Braunschweig. Richard Kiessler, außenpolitischer Korrespondent unserer Zeitung, schreibt über Zypern, das am 1. Juli die EU-Präsidentschaft übernommen hat.

Der Staatschef ist ein gelernter Kommunist. Mit Russland verhandelt er gerade über einen Fünf-Milliarden-Dollar-Kredit. Doch am vergangenen Montagabend schlüpfte der Inselstaat vorsorglich unter den Rettungsschirm der EU, um seine maroden Banken zu rekapitalisieren. Einem Spardiktat aus Brüssel mag er sich jedoch nicht unterwerfen, die Unternehmenssteuer soll bei attraktiven zehn Prozent bleiben.

Gestern übernahm Zypern bis zum Jahresende die Präsidentschaft der Europäischen Union. Turnusgemäß.

In seinem Palast hat Präsident Demetris Christofias vorsorglich Platz schaffen lassen für an die 200 Konferenzen und Empfänge der kommenden sechs Monate. Als Chef der kommunistischen „Aufbaupartei des werktätigen Volkes“ hatte er noch leidenschaftlich gegen den EU-Beitritt Zyperns gestritten, jetzt hält er die Präsidentschaft für eine „historische Herausforderung.“

Ein merkwürdiges Staatengebilde bestimmt im nächsten Halbjahr die Agenda der EU: Die Inselrepublik im östlichen Mittelmeer, 839 000 Bewohner, beherrscht zwei Drittel des Territoriums, den Rest behauptet seit der Teilung Zyperns die türkische Volksgruppe.

Die griechische Krise

schlägt voll durch

Nur der griechische Süden fand 2004 Aufnahme in der EU – ein schwerer politischer Webfehler mit noch unabsehbaren Folgen. Ein Durchbruch zu einem bizonalen, föderalen Staat mit gleichberechtigter Teilhabe beider Volksgruppen ist nicht in Sicht. Die Verhandlungen stecken fest. Und die junge Generation der Inselbewohner verliert das Interesse an einer Lösung.

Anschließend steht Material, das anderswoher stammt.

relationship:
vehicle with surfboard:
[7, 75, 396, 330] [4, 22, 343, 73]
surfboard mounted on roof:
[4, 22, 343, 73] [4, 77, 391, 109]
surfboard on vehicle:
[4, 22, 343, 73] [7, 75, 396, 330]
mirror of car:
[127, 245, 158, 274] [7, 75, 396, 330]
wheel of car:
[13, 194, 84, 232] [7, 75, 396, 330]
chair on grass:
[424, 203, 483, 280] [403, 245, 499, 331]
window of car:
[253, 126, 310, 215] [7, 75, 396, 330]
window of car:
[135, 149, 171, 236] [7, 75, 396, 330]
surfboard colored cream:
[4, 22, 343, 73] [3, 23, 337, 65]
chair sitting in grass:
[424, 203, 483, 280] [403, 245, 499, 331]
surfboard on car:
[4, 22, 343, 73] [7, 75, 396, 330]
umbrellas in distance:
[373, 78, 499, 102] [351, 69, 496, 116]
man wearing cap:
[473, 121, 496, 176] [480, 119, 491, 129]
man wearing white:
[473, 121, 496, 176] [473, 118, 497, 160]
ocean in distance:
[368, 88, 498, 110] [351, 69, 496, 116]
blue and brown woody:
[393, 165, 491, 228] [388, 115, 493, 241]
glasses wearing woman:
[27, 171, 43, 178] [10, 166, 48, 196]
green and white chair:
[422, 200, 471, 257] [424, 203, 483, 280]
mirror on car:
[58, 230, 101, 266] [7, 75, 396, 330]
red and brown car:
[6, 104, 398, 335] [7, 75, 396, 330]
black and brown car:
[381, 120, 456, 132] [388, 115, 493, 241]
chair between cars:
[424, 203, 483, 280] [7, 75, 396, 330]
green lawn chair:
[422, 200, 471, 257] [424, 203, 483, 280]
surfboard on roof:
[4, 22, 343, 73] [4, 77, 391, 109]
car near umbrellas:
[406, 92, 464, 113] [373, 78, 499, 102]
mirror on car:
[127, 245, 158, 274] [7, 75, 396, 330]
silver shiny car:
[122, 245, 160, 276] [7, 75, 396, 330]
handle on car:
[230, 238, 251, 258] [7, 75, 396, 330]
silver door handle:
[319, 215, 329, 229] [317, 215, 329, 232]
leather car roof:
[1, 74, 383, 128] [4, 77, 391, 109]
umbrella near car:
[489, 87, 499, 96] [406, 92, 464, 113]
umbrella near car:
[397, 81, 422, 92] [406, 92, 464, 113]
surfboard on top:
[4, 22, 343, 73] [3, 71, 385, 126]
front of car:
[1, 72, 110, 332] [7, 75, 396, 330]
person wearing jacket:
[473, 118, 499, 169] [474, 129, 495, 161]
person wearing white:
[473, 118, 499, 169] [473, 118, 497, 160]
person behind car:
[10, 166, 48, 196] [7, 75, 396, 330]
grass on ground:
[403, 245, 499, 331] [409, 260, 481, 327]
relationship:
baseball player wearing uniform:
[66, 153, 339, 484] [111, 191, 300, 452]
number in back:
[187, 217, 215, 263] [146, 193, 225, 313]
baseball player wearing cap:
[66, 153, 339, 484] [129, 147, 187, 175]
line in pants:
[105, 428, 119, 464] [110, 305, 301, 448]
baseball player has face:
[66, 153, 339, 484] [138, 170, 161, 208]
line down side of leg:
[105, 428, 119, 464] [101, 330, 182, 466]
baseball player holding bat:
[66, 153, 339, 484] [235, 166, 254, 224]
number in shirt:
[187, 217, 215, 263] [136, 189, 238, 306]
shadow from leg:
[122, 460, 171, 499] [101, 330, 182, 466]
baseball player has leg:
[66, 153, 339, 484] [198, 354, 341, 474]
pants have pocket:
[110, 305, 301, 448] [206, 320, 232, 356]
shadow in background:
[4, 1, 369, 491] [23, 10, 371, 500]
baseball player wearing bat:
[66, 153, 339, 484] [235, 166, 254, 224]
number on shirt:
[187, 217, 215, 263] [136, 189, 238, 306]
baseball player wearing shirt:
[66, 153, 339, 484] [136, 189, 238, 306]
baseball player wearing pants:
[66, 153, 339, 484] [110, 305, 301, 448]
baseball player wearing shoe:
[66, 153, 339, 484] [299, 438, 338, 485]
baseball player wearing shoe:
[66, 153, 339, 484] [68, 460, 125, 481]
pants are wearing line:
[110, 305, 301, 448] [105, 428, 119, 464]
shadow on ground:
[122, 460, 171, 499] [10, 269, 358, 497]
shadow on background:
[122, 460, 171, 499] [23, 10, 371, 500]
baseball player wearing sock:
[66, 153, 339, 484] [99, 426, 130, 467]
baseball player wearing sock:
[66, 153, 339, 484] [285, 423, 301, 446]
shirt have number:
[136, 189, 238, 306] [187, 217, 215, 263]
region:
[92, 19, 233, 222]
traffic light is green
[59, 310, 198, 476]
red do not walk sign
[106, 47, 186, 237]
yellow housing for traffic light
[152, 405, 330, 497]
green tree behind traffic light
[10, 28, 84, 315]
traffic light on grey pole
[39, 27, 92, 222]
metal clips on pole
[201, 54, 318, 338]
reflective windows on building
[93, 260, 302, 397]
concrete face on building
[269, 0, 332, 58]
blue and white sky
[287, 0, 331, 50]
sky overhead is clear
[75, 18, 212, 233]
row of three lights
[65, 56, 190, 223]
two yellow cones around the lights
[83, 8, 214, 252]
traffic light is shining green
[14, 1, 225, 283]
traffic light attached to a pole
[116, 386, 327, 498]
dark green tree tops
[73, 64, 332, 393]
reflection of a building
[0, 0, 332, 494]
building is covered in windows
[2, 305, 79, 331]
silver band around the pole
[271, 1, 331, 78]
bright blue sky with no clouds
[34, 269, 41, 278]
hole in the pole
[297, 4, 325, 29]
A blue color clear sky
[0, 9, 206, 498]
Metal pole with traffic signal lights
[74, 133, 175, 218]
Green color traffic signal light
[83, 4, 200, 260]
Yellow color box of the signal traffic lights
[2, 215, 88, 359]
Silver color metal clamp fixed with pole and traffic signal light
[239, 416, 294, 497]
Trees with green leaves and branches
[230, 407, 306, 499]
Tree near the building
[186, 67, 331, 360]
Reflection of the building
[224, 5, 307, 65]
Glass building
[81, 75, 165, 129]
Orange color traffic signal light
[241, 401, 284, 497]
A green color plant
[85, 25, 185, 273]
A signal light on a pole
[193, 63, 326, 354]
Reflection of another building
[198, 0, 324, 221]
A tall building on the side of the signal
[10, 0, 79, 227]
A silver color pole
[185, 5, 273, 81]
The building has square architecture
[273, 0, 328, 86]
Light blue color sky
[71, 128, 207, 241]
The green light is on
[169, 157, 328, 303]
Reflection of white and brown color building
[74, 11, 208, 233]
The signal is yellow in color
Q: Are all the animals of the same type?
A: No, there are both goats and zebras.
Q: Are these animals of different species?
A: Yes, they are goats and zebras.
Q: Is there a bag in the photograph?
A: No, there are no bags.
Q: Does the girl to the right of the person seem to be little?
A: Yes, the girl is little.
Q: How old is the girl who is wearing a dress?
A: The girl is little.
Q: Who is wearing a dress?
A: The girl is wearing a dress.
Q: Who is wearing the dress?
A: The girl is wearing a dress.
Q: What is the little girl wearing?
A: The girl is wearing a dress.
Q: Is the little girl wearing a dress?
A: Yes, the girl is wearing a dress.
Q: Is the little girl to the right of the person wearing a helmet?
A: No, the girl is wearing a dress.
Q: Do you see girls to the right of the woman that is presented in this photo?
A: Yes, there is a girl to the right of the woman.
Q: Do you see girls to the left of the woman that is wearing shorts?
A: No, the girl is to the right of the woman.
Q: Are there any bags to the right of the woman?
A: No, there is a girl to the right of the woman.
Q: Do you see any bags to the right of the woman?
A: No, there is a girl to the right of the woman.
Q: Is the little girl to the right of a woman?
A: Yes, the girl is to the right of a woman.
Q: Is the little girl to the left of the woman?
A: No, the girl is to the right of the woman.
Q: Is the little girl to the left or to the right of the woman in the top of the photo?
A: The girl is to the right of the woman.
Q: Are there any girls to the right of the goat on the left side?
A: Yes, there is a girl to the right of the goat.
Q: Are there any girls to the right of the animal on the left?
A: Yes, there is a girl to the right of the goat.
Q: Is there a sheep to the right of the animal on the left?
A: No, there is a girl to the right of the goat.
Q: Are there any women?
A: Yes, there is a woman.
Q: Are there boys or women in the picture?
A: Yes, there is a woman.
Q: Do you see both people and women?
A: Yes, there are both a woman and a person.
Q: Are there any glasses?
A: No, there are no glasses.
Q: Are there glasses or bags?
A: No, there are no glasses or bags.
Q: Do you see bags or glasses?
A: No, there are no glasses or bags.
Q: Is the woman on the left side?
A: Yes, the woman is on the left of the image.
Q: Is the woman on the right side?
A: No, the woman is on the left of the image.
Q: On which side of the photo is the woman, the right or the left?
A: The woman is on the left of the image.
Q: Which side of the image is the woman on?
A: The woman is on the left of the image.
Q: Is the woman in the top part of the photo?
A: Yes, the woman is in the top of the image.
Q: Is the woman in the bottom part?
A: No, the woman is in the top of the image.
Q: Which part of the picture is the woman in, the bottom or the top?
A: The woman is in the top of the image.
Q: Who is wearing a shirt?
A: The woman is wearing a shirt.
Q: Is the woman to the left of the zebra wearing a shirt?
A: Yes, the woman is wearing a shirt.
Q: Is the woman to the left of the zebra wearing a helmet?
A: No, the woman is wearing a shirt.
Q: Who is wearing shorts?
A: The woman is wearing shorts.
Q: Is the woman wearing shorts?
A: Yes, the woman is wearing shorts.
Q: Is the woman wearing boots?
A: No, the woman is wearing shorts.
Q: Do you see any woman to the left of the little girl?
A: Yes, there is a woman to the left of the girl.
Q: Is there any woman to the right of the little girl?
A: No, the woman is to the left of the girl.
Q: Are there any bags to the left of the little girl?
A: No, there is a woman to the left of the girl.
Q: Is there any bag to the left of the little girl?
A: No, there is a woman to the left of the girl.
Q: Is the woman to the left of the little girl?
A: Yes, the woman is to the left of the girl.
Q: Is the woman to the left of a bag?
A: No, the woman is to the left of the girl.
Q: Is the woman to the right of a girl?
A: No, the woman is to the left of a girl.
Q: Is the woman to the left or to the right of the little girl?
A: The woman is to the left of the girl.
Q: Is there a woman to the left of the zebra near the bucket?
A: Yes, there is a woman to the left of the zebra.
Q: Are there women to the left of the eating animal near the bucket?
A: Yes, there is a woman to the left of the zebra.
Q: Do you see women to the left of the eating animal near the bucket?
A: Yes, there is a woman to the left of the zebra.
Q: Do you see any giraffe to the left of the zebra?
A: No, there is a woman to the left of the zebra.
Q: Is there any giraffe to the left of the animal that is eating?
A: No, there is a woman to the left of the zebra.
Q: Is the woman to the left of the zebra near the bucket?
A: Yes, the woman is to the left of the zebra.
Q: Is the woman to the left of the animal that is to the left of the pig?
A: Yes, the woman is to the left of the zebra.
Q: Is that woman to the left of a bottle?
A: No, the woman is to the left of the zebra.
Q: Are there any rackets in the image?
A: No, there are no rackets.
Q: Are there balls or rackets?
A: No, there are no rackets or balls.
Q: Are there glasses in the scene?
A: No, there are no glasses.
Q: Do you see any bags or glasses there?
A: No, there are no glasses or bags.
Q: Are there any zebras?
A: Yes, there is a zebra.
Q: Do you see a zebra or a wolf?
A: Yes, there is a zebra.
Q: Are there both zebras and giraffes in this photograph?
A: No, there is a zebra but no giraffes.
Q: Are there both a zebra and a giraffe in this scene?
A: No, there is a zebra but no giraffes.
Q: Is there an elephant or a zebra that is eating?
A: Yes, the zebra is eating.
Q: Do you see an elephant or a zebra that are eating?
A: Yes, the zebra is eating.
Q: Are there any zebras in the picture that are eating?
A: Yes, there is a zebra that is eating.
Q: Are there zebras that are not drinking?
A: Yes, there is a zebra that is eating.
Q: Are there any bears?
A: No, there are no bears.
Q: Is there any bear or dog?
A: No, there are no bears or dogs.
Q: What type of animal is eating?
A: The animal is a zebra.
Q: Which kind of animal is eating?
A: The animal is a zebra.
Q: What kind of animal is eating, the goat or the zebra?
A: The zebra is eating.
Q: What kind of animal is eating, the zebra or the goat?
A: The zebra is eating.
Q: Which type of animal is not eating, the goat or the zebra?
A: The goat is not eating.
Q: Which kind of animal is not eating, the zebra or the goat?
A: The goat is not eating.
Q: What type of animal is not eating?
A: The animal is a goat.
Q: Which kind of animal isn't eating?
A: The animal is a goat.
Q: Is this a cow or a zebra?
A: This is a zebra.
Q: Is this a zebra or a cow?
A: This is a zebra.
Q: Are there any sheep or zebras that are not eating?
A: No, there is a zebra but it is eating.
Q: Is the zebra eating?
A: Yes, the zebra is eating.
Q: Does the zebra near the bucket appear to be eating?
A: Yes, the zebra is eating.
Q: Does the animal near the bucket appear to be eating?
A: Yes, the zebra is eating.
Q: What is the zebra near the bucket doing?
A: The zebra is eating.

Ihre ökonomische Schieflage hat die Republik Zypern dem Bankrott der griechischen Banken zu verdanken. Die stehen mit 23 Milliarden Euro in der Kreide, nachdem Zyperns Geldhäuser reichlich griechische Anleihen hielten und die Warnungen der EU-Kommission in den Wind schlugen. Zudem sind die wirtschaftlichen Verflechtungen sehr engmaschig – ein Viertel aller Auslandsinvestitionen kommt aus Griechenland. Jetzt, da die Kredite für die heimische Wirtschaft fehlen, weil die heimischen Banken mehr als klamm sind, häufen sich die Pleiten zypriotischer Firmen und Geschäfte.

Zum Glück helfen die russischen Freunde aus: 30 000 genießen inzwischen permanent das milde Klima der Mittelmeerinsel. Sie halten 25 Prozent der Bankeinlagen und haben bereits mit einem 2,5 Milliarden-Dollar-Kredit zu 4,5 Prozent Zinsen ausgeholfen. Ein Drittel der ausländischen Investitionen kommt aus Russland.

Kein Wunder, dass Zypern längst ein einträgliches Zentrum für Handels- und Schmuggelwaren aller Art geworden ist. Westliche Geheimdienste wollen wissen, dass über den Hafen Limassol russischer Waffennachschub für das Regime in Syrien abgewickelt wird. Und Russlands Präsident Wladimir Putin wird nicht vergessen haben, dass sein zypriotischer Amtsbruder Christofias der einzige Staatschef in der EU gewesen ist, der vor vier Jahren die Invasion russischer Truppen in Georgien ausdrücklich guthieß.